At the core of the mammalian circadian clock is a negative feedback loop in which the dimeric transcription factor CLOCK-BMAL1 drives processes that in turn suppress its transcriptional activity. To gain insight into the mechanisms of circadian feedback, we analyzed mouse protein complexes containing BMAL1. Receptor for activated C kinase–1 (RACK1) and protein kinase C–α (PKCα) were recruited in a circadian manner into a nuclear BMAL1 complex during the negative feedback phase of the cycle.
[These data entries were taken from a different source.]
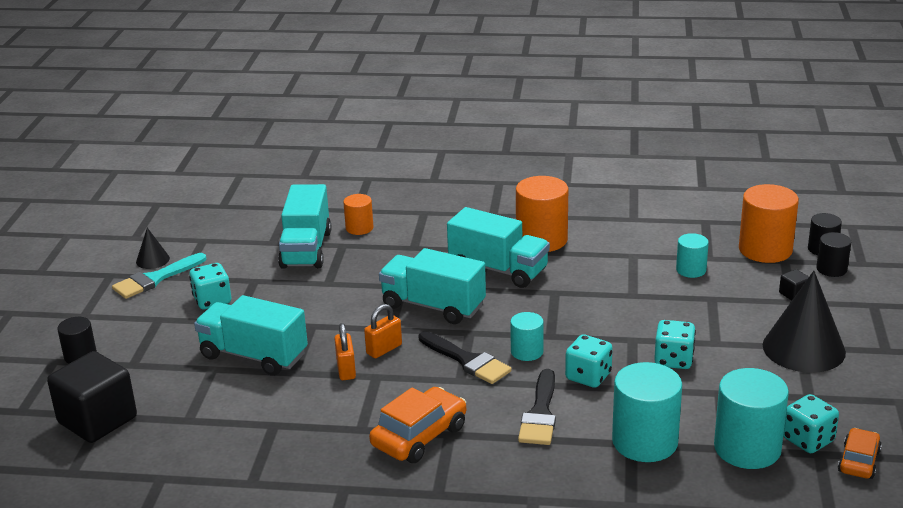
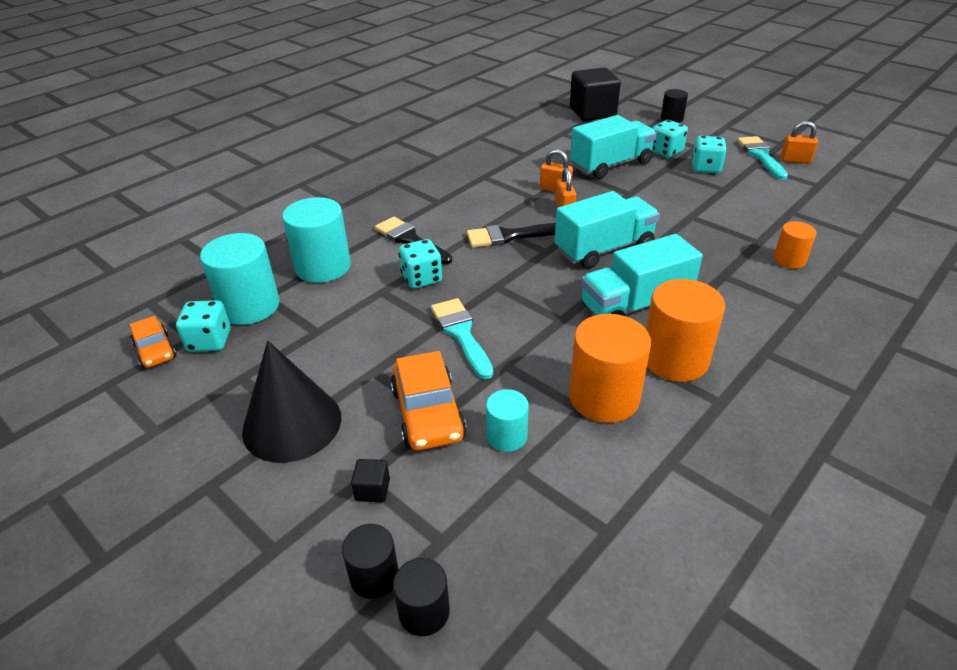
camera: 125 degrees right, 10 degrees up
black cone [136,228,170,269] -> orange padlock [781,121,818,164]
turquoise truck [278,184,331,269] -> none
orange car [369,387,466,463] -> orange car moved to [391,351,467,450]
turquoise cylinder [510,312,544,361] -> none
turquoise dice [654,320,696,369] -> turquoise dice moved to [652,120,688,158]
orange cylinder [739,184,799,263] -> orange cylinder moved to [569,314,651,423]
none -> turquoise brush [431,298,493,379]

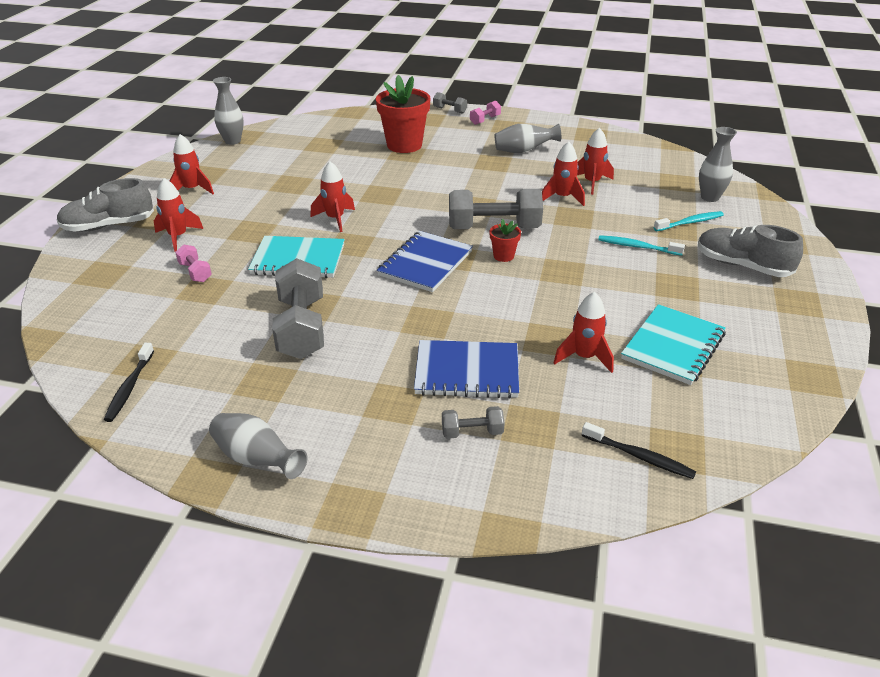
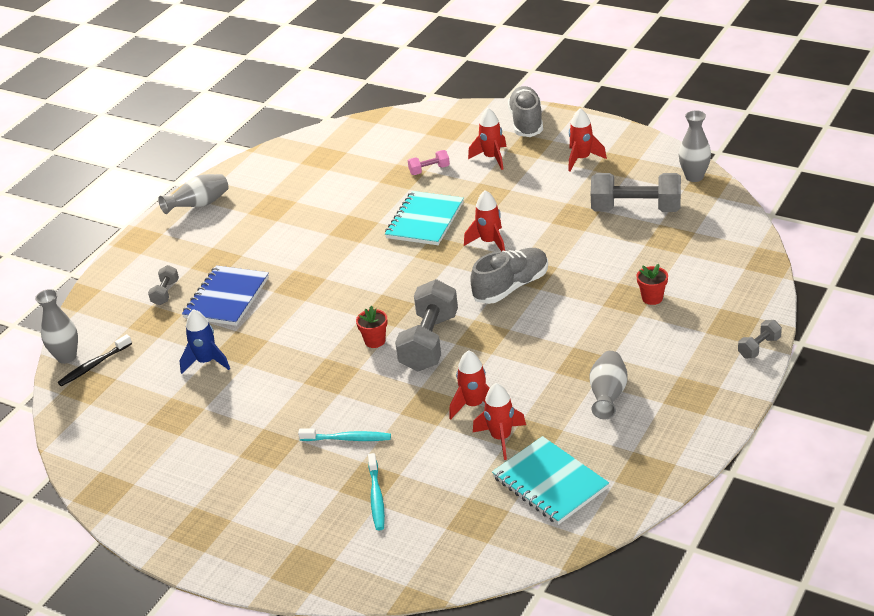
camera: 110 degrees right, 0 degrees up
black toothbrush [104,343,154,422] -> none
grey dumbbell [272,258,324,359] -> grey dumbbell moved to [591,173,681,212]
red flower pot [376,75,431,153] -> red flower pot [637,264,668,305], size x0.47
blue notebook [377,231,473,292] -> none
pink dumbbell [470,101,501,125] -> none
red rocket [554,292,614,373] -> blue rocket [179,309,230,374]
turquoise toothbrush [598,235,685,256] -> turquoise toothbrush turned 60 degrees clockwise [298,428,391,441]
turquoise notebook [621,304,726,385] -> turquoise notebook moved to [492,436,609,525]
grey shoe [698,225,803,277] -> grey shoe moved to [470,248,548,304]
grey vase [699,127,737,202] -> grey vase moved to [35,289,78,364]

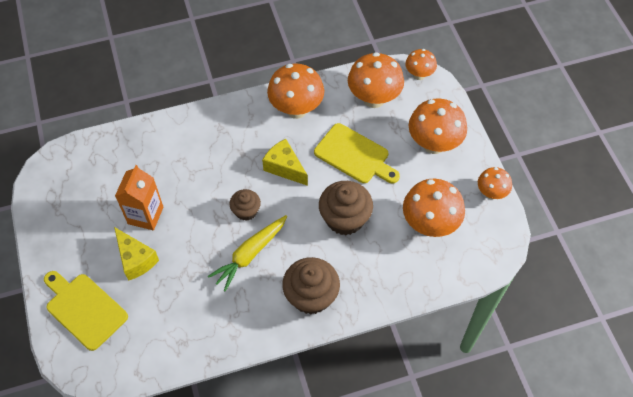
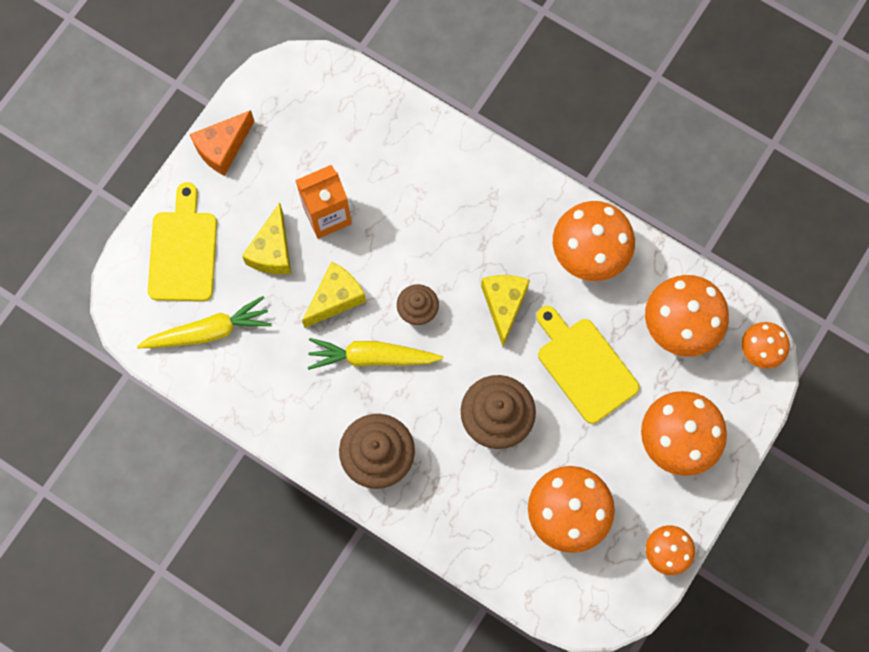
camera: 50 degrees right, 15 degrees up
yellow cutting board [314,123,400,183] -> yellow cutting board turned 150 degrees clockwise [536,306,640,424]
none -> yellow carrot [137,296,272,348]
none -> orange cheese [189,110,254,176]
none -> yellow cheese [302,261,366,328]

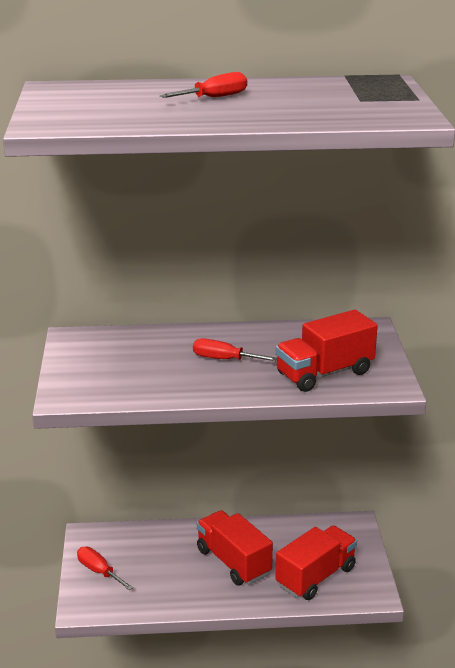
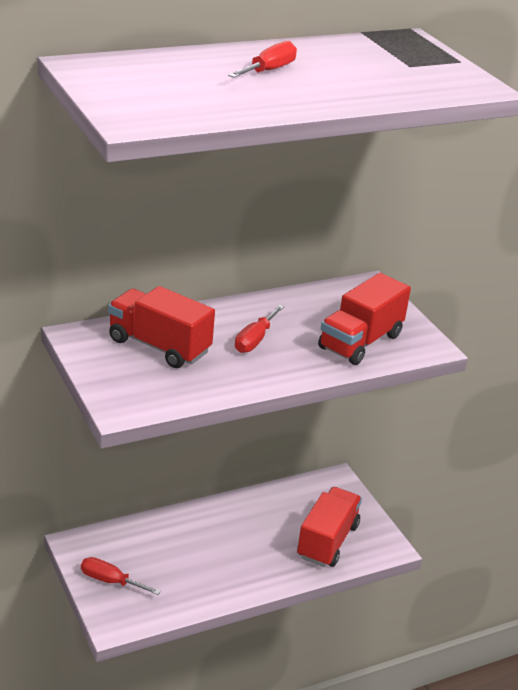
camera: 25 degrees left, 5 degrees up
red screwdriver [193,338,277,361] -> red screwdriver turned 60 degrees counterclockwise [235,305,284,353]
red truck [197,510,273,585] -> red truck moved to [108,286,215,368]

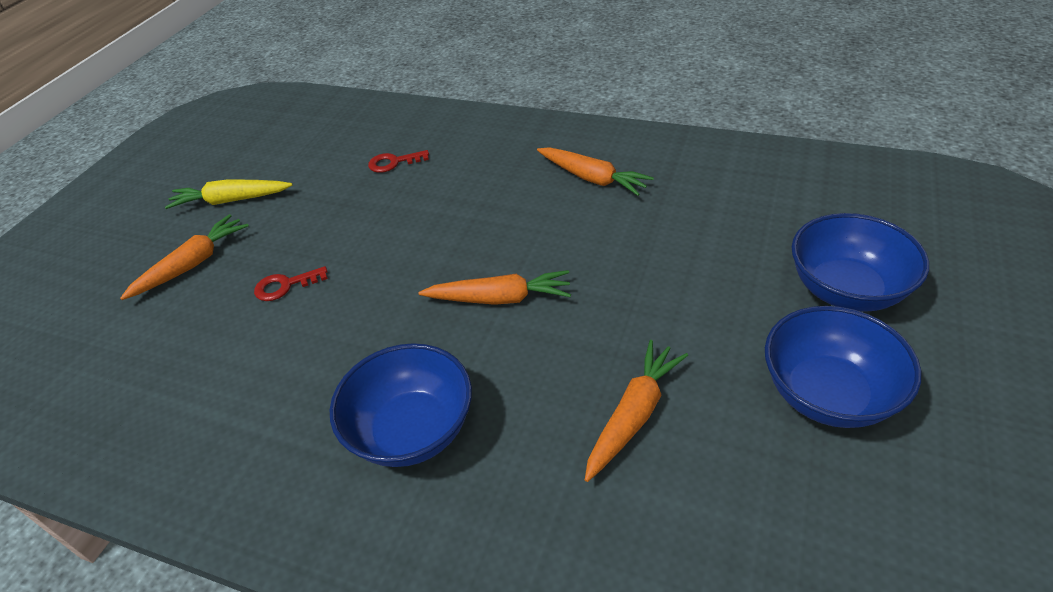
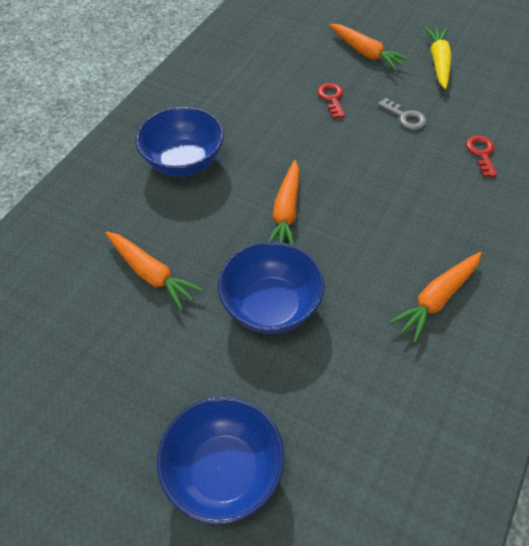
camera: 95 degrees right, 10 degrees up
blue bowl [765,306,921,428] -> blue bowl moved to [218,241,325,334]
none -> grey key [378,98,426,130]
Overexpression of RACK1 and PKCα suppressed CLOCK-BMAL1 transcriptional activity, and RACK1 stimulated phosphorylation of BMAL1 by PKCα in vitro. Depletion of endogenous RACK1 or PKCα from fibroblasts shortened the circadian period, demonstrating that both molecules function in the clock oscillatory mechanism. Thus, the classical PKC signaling pathway is not limited to relaying external stimuli but is rhythmically activated by internal processes, forming an integral part of the circadian feedback loop.

  • * These authors contributed equally to this work.

  • Present address: Proteomics and Signal Transduction, Max Planck Institute for Biochemistry, D-82152 Martinsried, Germany.

  • Present address: DSM Nutritional Products, Basel 4002, Switzerland.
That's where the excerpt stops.